When the Clash played the Rock Against Racism Carnival in Victoria Park, London on 30 April 1978 they finished their set with "White Riot", accompanied by Jimmy Pursey (Sham 69) on vocals. Footage of this performance can be seen in the film Rude Boy.

==Sleeve==
The single's cover photograph was taken by Caroline Coon on 5 November 1976 at the band's rehearsal studio in Camden Town. The photo was inspired by real-life events where youths were randomly stopped and searched by police in the street. The original shot featured the phrase "Hate and War" on the back of Strummer's boiler suit, which was airbrushed for the released version and replaced with "1977".

==Reception==

The only person who played 'White Riot' on the radio was John Peel – and he's gone on holiday. You play our record against any of the other stuff and it just knocks spots off them left, right and centre. They must be cunts for not playing it.
— —Joe Strummer

The Clash performed "White Riot" in public for the first time when they played the 100 Club Punk Festival on 20 September 1976. "White Riot" is considered a classic in the Clash canon, although as the band matured, Mick Jones would at times refuse to play it, considering it crude and musically inept. Over two decades later, Joe Strummer would perform it with his band the Mescaleros. The B-side of the single was "1977", a non-album track. This song was along similar lines to "White Riot", suggesting that the music of Elvis Presley, the Beatles, and the Rolling Stones was no longer relevant.
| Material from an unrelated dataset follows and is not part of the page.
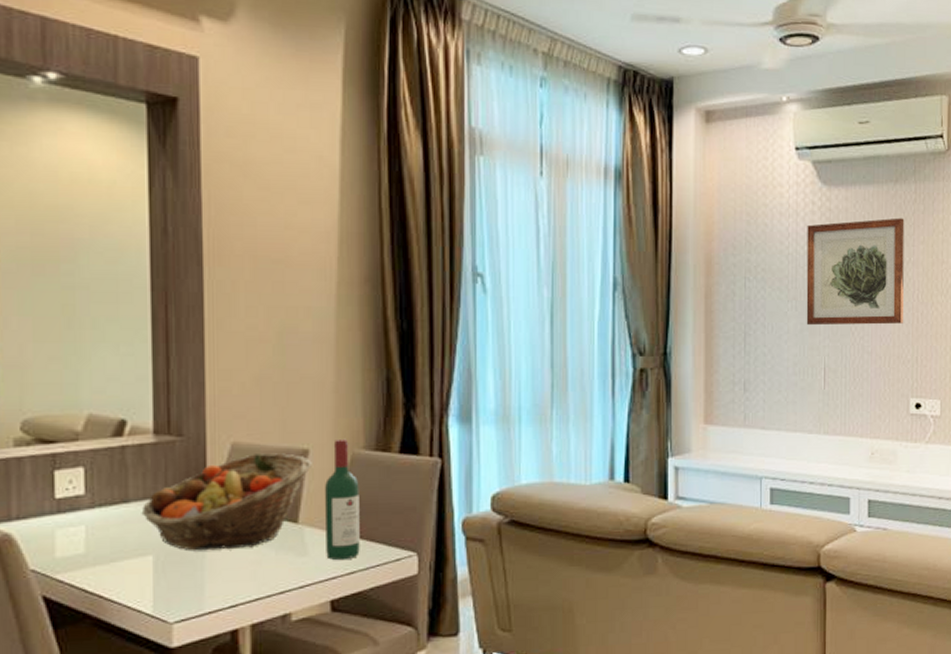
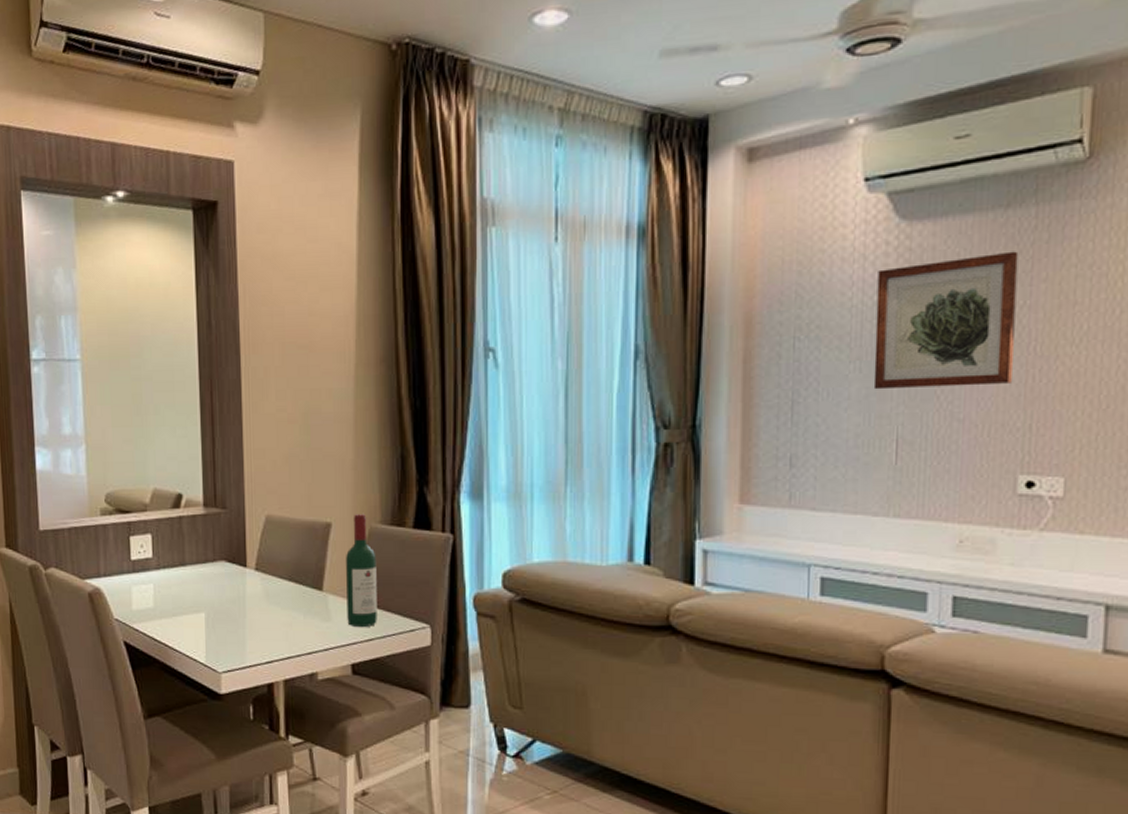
fruit basket: present [141,453,312,551] -> none [195,526,334,612]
Writing for Melody Maker in November 1976, Caroline Coon described the song as "played with the force of an acetylene torch". On its release in March 1977, the New Musical Express declared, "'White Riot' isn't a poxy Single of the Week, it's the first meaningful event all year … The Clash aren't just a band, and this is more than just a single." Billboard described it as "the most controversial song the Clash ever did".
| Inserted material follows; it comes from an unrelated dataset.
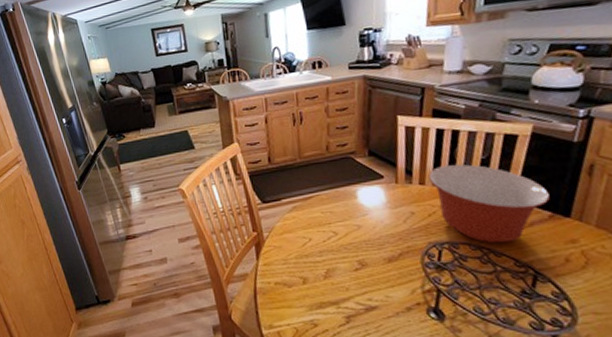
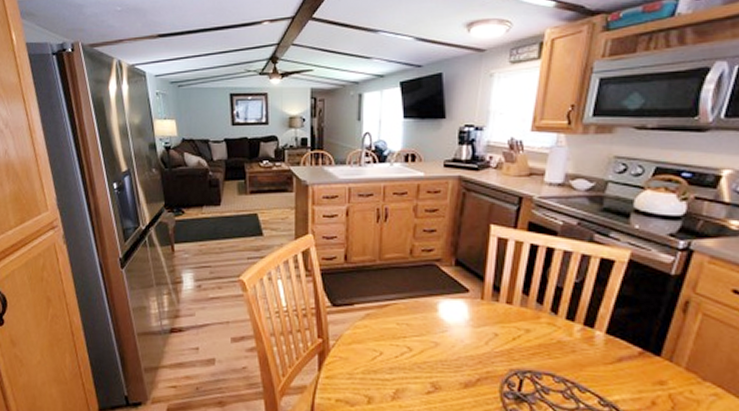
mixing bowl: present [428,164,550,244] -> none [516,286,641,378]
In March 2005, Q magazine placed "White Riot" at number 34 in its list of the 100 Greatest Guitar Tracks.

==Track listing==
All tracks written by Joe Strummer/Mick Jones.
- 7" vinyl
1. "White Riot" – 2:00
2. "1977" – 1:40

==Personnel==
- Joe Strummer – rhythm guitar, lead vocal
- Mick Jones – lead guitar, backing vocal
- Paul Simonon – bass guitar
- Terry Chimes – drums

==Charts==

Chart performance for "White Riot"
| Chart (1977) | Peak position |
|---|---|
| UK Singles (Official Charts) | 38 |

==Cover versions==
The song was covered by Clash contemporaries Sham 69. The punk rock/Oi! band Cock Sparrer also did a live cover version of the song, which even appeared on their The Best of Cock Sparrer and England Belongs to Me albums. The Mekons' first single, "Never Been in a Riot", was a response to "White Riot".
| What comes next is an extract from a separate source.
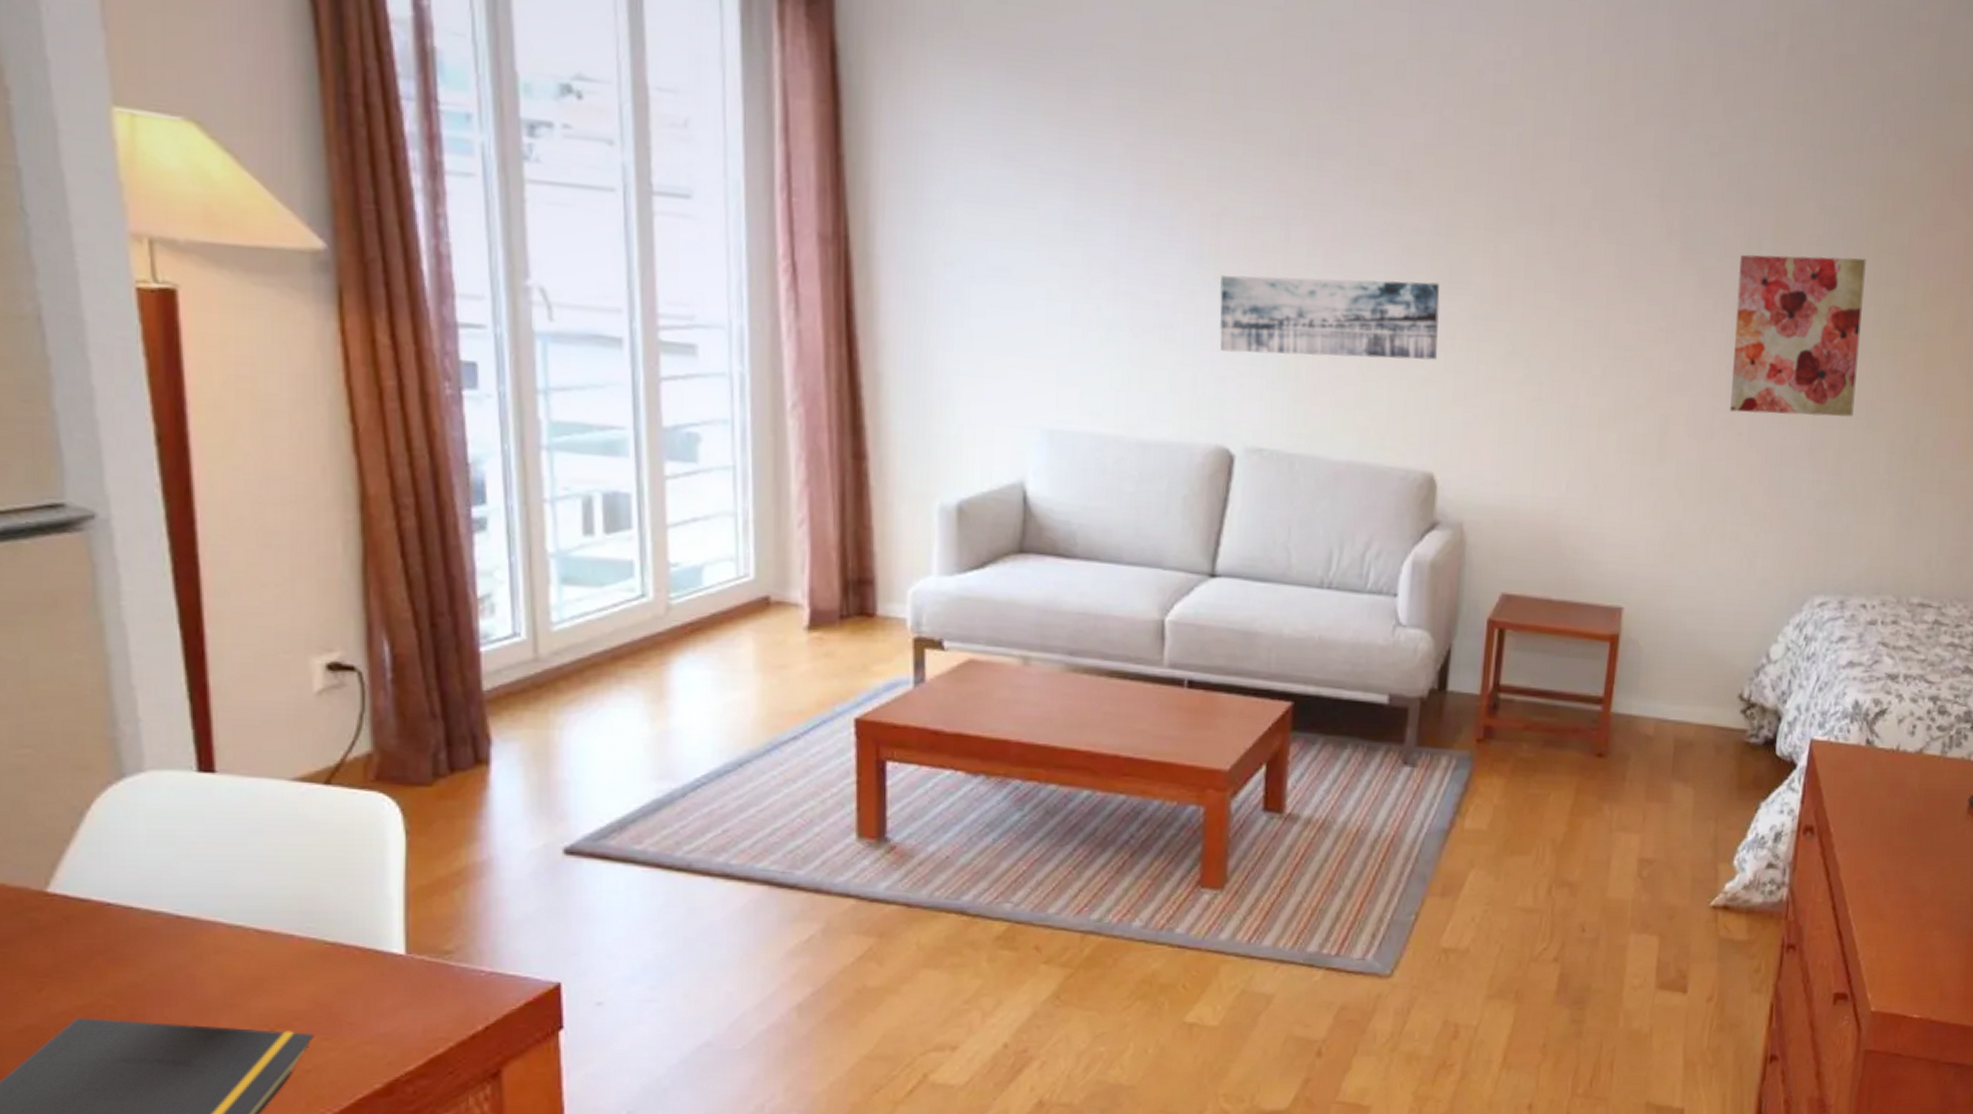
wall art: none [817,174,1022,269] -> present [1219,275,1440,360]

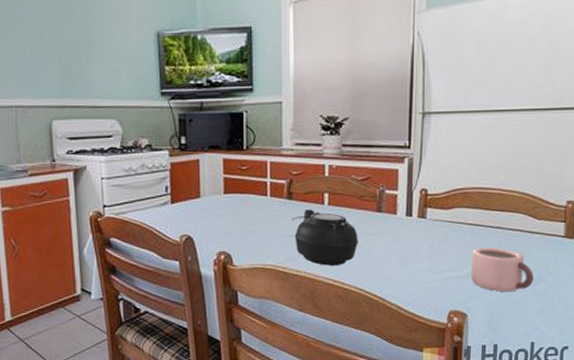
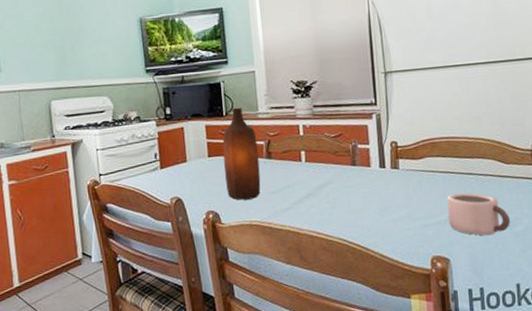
bottle: none [240,141,279,242] -> present [222,107,261,200]
teapot: present [290,209,358,267] -> none [271,167,337,220]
The song has been covered by, among others, hip-hop/punk rock band the Transplants, rock band Camper Van Beethoven, punk rock band Anti-Flag, Rise Against, Cracker, the Bad Shepherds alternative rock band Audioslave, and the Angelic Upstarts. The American Celtic punk band Dropkick Murphys have covered the song live, one recording of which is on their The Singles Collection: Volume One album. It was also performed by Rage Against the Machine at their free concert in Finsbury Park and at Download Festival in June 2010.

Punk rock band Rise Against covered the song during their shows at the Reading and Leeds Festivals in 2011 after vocalist Tim McIlrath made a speech about the London riots of 2011.